START DATA LISTING

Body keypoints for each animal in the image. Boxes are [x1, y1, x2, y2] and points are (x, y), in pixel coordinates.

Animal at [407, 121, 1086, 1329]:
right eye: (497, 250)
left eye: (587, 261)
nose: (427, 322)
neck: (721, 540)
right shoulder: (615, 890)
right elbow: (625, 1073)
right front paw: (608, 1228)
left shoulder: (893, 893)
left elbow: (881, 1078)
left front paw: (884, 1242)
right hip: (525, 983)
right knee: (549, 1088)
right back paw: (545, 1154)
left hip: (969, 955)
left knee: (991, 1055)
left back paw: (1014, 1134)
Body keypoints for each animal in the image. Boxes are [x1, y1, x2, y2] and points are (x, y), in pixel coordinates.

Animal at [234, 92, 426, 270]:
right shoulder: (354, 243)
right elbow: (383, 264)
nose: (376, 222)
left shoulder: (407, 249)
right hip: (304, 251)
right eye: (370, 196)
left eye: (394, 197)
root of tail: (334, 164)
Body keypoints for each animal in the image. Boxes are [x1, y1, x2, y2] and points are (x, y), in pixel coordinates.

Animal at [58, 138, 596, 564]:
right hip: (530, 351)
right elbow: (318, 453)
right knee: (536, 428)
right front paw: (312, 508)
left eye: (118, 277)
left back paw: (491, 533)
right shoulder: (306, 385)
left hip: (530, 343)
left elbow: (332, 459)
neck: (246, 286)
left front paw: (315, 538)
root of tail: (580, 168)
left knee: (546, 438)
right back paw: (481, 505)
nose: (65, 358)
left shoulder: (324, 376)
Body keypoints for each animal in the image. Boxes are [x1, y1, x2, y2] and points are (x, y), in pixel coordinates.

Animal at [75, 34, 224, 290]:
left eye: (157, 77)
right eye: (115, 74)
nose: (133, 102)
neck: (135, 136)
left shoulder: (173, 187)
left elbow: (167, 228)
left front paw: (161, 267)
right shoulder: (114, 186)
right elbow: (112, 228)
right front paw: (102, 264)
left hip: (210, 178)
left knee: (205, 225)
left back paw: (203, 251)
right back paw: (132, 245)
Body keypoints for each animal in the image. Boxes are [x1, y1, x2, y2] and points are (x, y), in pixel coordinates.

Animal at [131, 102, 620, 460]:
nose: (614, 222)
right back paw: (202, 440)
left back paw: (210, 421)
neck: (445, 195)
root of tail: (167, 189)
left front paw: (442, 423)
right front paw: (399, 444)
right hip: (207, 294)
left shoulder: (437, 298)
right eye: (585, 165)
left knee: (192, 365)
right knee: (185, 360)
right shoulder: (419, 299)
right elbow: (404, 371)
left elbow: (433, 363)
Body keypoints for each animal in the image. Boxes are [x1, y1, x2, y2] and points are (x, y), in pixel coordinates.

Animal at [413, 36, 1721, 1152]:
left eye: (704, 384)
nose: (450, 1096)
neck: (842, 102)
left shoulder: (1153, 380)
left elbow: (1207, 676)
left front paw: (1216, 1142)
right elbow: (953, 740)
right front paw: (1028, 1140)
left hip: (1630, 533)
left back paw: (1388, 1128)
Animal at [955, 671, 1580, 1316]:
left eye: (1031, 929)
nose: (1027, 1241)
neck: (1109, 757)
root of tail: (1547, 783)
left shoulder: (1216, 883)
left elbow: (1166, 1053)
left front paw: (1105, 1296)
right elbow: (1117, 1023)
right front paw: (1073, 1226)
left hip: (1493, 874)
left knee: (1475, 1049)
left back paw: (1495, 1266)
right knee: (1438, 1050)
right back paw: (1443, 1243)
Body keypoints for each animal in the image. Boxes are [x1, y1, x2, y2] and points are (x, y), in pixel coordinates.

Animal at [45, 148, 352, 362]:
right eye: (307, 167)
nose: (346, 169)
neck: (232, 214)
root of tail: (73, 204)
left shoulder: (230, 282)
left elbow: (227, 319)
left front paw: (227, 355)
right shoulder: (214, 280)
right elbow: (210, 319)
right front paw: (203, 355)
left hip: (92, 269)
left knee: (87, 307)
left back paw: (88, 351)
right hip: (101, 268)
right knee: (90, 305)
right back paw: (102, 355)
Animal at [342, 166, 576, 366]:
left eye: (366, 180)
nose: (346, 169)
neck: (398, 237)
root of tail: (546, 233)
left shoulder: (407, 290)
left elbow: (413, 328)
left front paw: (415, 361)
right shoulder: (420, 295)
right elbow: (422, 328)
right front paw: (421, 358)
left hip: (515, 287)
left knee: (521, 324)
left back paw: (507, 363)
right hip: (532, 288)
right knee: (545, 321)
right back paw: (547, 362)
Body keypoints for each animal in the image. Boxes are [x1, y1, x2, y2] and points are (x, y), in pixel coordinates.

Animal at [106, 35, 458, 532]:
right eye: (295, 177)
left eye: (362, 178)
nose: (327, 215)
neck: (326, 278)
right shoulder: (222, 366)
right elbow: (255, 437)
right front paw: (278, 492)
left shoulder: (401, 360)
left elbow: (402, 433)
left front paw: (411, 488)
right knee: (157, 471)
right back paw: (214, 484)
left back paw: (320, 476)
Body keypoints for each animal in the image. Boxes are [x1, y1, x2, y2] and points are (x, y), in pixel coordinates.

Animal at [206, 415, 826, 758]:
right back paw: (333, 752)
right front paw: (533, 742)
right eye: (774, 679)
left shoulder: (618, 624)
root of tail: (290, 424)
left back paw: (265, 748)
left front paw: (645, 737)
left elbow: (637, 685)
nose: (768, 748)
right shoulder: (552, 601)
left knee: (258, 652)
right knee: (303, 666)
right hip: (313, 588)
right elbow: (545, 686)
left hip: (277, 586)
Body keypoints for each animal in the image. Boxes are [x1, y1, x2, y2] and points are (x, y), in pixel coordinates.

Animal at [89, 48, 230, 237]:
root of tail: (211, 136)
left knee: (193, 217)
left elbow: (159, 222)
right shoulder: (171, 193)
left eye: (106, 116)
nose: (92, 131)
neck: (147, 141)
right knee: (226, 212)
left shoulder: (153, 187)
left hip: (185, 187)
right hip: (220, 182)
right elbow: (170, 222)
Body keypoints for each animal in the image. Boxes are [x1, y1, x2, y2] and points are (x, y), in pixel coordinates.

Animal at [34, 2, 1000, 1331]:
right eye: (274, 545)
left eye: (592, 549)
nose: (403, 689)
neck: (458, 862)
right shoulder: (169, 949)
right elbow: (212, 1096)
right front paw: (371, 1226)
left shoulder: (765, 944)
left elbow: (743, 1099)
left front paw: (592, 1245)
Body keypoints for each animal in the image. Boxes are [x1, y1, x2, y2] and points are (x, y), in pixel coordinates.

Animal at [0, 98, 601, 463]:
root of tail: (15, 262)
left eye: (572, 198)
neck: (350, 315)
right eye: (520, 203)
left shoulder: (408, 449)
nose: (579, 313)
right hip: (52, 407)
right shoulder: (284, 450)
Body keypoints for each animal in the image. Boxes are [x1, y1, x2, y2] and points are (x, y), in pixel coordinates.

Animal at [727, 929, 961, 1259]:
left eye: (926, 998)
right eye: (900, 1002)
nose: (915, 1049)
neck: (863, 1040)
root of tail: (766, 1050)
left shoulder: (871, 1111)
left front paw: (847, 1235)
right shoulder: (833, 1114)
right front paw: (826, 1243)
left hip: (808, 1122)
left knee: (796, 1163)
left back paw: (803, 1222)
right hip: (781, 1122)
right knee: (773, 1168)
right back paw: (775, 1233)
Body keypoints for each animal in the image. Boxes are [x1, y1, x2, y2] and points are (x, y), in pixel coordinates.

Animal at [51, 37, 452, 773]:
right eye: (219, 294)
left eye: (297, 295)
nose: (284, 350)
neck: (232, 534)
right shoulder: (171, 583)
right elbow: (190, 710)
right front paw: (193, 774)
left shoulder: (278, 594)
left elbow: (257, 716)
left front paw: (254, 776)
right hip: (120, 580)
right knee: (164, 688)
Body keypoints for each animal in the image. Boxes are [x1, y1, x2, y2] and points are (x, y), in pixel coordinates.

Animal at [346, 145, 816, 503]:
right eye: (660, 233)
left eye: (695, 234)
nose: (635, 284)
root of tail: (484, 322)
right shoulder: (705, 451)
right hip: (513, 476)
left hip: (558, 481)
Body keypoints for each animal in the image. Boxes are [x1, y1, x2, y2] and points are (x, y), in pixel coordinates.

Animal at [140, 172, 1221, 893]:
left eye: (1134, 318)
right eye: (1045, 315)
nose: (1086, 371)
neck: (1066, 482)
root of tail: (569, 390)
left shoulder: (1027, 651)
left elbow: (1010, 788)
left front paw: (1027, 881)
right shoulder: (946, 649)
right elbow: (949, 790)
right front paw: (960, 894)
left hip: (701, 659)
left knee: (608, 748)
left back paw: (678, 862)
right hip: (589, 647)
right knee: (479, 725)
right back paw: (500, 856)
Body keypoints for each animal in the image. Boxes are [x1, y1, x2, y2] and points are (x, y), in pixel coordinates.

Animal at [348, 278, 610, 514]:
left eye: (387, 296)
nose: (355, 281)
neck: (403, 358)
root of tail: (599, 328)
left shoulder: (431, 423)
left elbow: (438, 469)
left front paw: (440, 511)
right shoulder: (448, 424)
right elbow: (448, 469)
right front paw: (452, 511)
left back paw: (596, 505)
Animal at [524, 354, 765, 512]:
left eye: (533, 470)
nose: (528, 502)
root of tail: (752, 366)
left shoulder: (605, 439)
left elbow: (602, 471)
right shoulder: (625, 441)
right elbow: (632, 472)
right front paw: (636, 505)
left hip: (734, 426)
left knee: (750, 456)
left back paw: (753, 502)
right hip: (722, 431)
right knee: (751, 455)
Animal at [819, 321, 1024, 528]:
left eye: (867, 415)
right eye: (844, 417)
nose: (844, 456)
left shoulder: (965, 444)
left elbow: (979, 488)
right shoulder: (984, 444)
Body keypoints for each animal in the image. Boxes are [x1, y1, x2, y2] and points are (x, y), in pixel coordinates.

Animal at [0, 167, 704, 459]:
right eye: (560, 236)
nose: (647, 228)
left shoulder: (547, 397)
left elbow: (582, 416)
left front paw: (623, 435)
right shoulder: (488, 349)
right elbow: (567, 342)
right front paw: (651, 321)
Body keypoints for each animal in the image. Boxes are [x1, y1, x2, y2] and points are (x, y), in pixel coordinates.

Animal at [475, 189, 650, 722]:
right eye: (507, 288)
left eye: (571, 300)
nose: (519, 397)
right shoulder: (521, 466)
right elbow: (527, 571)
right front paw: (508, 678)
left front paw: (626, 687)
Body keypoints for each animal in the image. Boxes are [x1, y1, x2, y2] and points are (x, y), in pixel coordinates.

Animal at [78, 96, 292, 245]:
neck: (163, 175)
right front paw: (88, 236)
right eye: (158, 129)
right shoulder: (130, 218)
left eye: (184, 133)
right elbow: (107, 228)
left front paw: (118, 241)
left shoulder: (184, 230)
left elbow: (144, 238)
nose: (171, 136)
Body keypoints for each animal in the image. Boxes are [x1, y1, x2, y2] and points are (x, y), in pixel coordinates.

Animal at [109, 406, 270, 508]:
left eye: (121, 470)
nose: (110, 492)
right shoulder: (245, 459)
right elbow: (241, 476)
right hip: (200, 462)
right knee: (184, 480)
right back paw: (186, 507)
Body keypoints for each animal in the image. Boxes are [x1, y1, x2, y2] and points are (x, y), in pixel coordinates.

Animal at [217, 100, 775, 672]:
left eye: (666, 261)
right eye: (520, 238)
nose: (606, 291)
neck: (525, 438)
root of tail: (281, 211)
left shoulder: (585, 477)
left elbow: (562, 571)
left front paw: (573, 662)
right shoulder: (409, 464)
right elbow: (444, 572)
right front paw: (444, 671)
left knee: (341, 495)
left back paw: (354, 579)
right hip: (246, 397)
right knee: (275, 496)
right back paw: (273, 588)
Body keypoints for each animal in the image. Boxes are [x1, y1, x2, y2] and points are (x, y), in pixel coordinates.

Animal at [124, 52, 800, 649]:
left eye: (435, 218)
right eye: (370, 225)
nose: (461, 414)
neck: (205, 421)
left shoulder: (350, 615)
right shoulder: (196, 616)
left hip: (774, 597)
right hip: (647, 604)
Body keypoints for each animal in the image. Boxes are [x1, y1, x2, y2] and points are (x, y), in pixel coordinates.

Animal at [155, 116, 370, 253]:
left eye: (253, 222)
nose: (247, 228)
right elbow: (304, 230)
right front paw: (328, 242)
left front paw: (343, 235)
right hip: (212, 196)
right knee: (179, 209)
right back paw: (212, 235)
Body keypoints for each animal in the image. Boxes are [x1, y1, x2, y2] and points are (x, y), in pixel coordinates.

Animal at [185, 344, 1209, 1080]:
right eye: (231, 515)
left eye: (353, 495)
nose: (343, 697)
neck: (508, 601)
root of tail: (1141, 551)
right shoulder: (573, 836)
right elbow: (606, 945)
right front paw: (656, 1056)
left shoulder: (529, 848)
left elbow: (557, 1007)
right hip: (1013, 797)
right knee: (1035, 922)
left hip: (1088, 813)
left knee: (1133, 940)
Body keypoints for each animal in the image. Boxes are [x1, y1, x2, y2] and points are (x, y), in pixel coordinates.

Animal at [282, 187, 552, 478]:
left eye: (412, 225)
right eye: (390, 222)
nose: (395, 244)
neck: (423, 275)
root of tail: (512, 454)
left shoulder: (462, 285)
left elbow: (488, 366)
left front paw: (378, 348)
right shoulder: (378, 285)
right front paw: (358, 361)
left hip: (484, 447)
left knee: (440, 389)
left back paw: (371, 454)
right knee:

END DATA LISTING

### [EXERCISE INSTRUCTIONS]
Extract from the records above the lines from the one containing "left knee: (991, 1055)" to the one containing "right knee: (185, 360)", both lines included, exactly as they appear and with nothing else.

### [SOLUTION TO THIS TASK]
left knee: (991, 1055)
left back paw: (1014, 1134)
Body keypoints for each animal in the image. Boxes are [x1, y1, x2, y2] and points are (x, y), in pixel coordinates.

Animal at [234, 92, 426, 270]:
right shoulder: (354, 243)
right elbow: (383, 264)
nose: (376, 222)
left shoulder: (407, 249)
right hip: (304, 251)
right eye: (370, 196)
left eye: (394, 197)
root of tail: (334, 164)
Body keypoints for each animal in the image. Boxes are [x1, y1, x2, y2] and points are (x, y), in pixel coordinates.

Animal at [58, 138, 596, 564]:
right hip: (530, 351)
right elbow: (318, 453)
right knee: (536, 428)
right front paw: (312, 508)
left eye: (118, 277)
left back paw: (491, 533)
right shoulder: (306, 385)
left hip: (530, 343)
left elbow: (332, 459)
neck: (246, 286)
left front paw: (315, 538)
root of tail: (580, 168)
left knee: (546, 438)
right back paw: (481, 505)
nose: (65, 358)
left shoulder: (324, 376)
Body keypoints for each animal in the image. Boxes are [x1, y1, x2, y2] and points are (x, y), in pixel coordinates.

Animal at [75, 34, 224, 290]:
left eye: (157, 77)
right eye: (115, 74)
nose: (133, 102)
neck: (135, 136)
left shoulder: (173, 187)
left elbow: (167, 228)
left front paw: (161, 267)
right shoulder: (114, 186)
right elbow: (112, 228)
right front paw: (102, 264)
left hip: (210, 178)
left knee: (205, 225)
left back paw: (203, 251)
right back paw: (132, 245)
Body keypoints for each animal in the image. Boxes are [x1, y1, x2, y2] and points are (x, y), in pixel coordinates.

Animal at [131, 102, 620, 460]:
nose: (614, 222)
right back paw: (202, 440)
left back paw: (210, 421)
neck: (445, 195)
root of tail: (167, 189)
left front paw: (442, 423)
right front paw: (399, 444)
right hip: (207, 294)
left shoulder: (437, 298)
right eye: (585, 165)
left knee: (192, 365)
right knee: (185, 360)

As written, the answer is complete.